Associations of passive muscle stiffness and muscle echo-intensity with muscle strength
Merve Karapınar1, Veysel Atilla Ayyıldız2
1Department of Physiotherapy and Rehabilitation, Faculty of Health Sciences, Süleyman Demirel University, Isparta, Türkiye
2Department of Radiology, Faculty of Medicine, Süleyman Demirel University, Isparta, Türkiye
Abstract
Objective: Muscle tissue parameters including composition and stiffness of muscle can have an important effect on muscle strength. In this study, we aimed to investigate the relationships between muscle echo-intensity (EI), tendon stiffness and muscle strength in young men and women.
Methods: Ultrasound B-mode images of the Rectus Femoris (RF), Vastus Medialis (VM) and Patellar Tendon (PT) were acquired in fifty-two healthy subjects (mean age; 27.43±5.3 years). RF, VM and PT stiffness were characterized by shear-wave elastography measurements.
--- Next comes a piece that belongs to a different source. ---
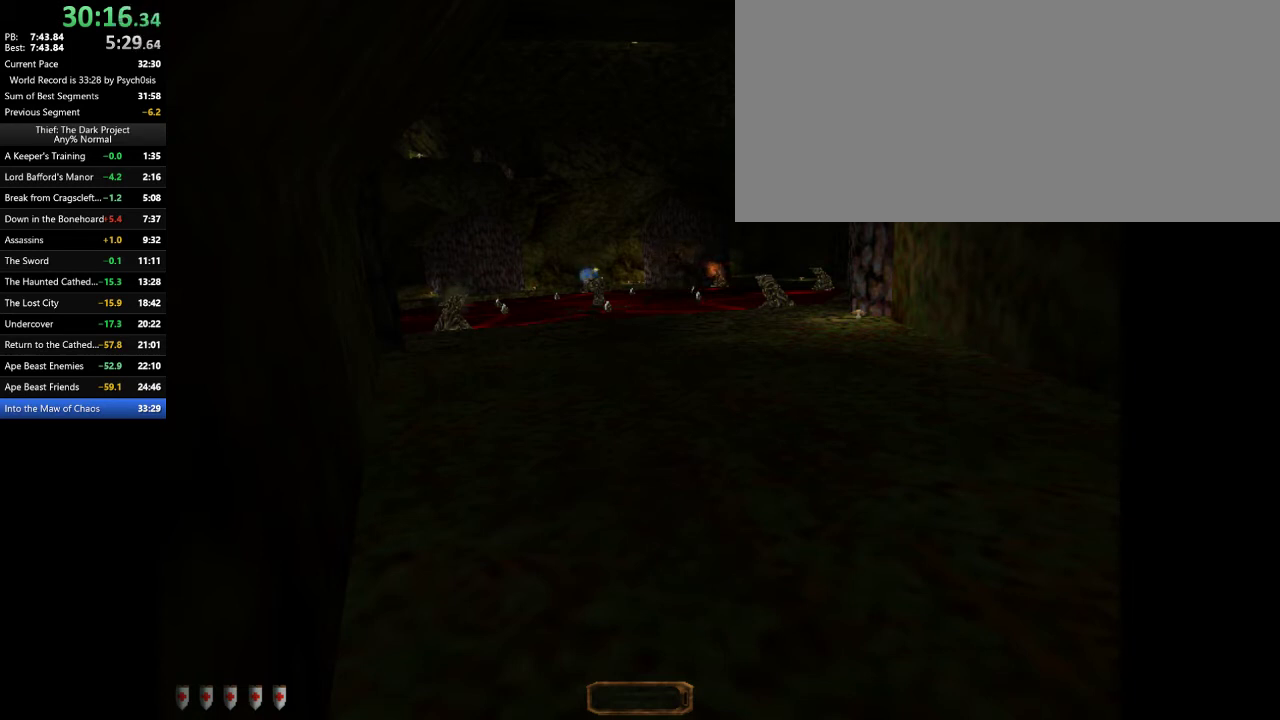
{"keys": ["e"], "mouse": [], "events": []}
Quantitative evaluations were performed, including measurement of muscle and tendon thickness and muscle EI. Isometric knee extension muscle strength was measured using hand-held dynamometer.
Results: RF stiffness had a good correlation with muscle strength (r=-0.46, p<0.05) and had a fair correlation with EIRF(r=-0.37,p<0.05), VM stiffness had a good correlation with muscle strength (r=0.42, p<0.05) and had a fair correlation with EIVM (r=-0.43,p<0.05) in women. RF stiffness had a good correlation with muscle strength (r=-0.54, p<0.05), had a good correlation with EIRF(r=-0.41,p<0.05) in men.VM stiffness had a good correlation with muscle strength(r=-0.50; p<0.05), and had a good correlation with EIVM(r=-0.60,p<0.05) in men. EIRF and EIVM had a good relation with muscle strength in men and women (For EIRF; r=-0.46; r=-0.54; for EIVM; r=-0.42; r=-0.50 p<0.05, respectively)
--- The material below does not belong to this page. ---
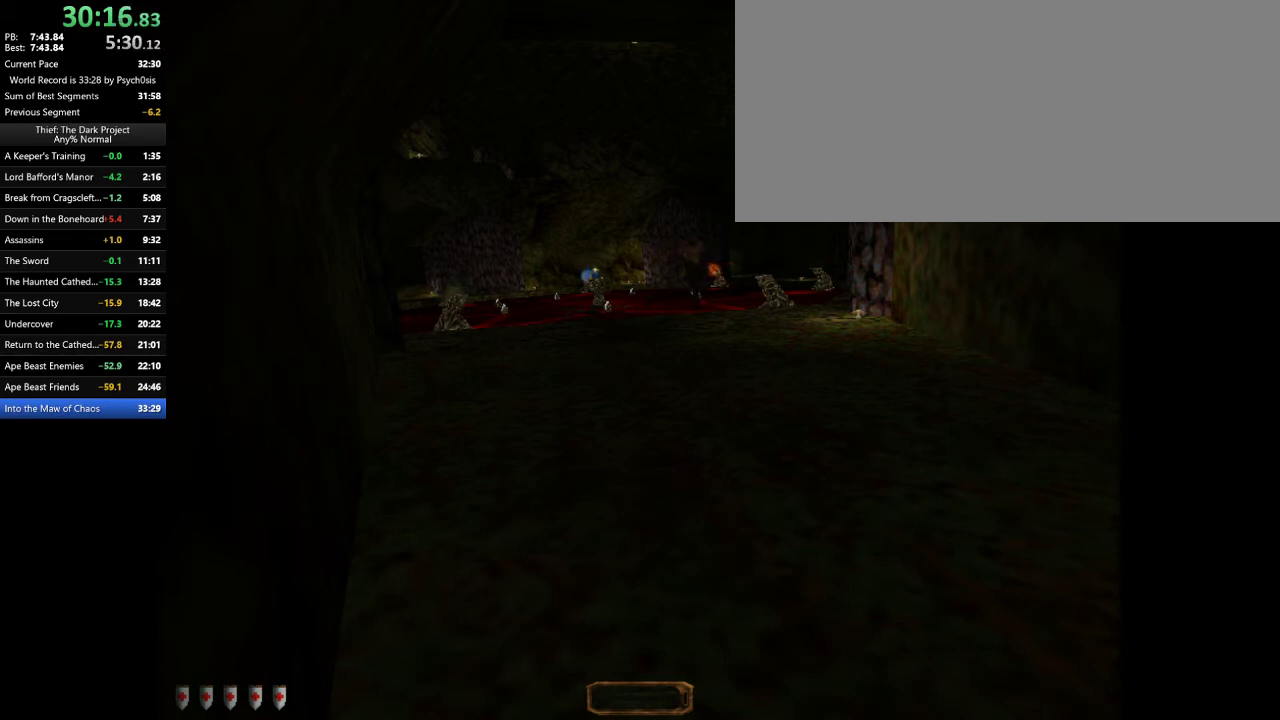
{"keys": ["e"], "mouse": [], "events": []}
Conclusions: This study demonstrates that there is a relationship between isometric muscle strength and passive muscle stiffness, muscle EI. Additionally, muscle EI affects muscle stiffness in healthy men and women. Our results should be considered in elite athletes for whom the strengthening program is important.
Introduction
Normal skeletal muscle stiffness is related to active tension resulting from muscle contraction and passive tension created by connective tissue (1). Both passive and active muscle stiffness contribute to physical function. Passive stiffness plays a role in muscle performance and exercise compliance (2). It is suggested that muscle stiffness is closely related to decreased joint range of motion and increased muscle stiffness is associated with joint stiffness. So, passive muscle stiffness has been reported as an important factor for sports injuries. (3). Isometric and isokinetic muscle strength are known to closely related with muscle thickness or muscle size (4).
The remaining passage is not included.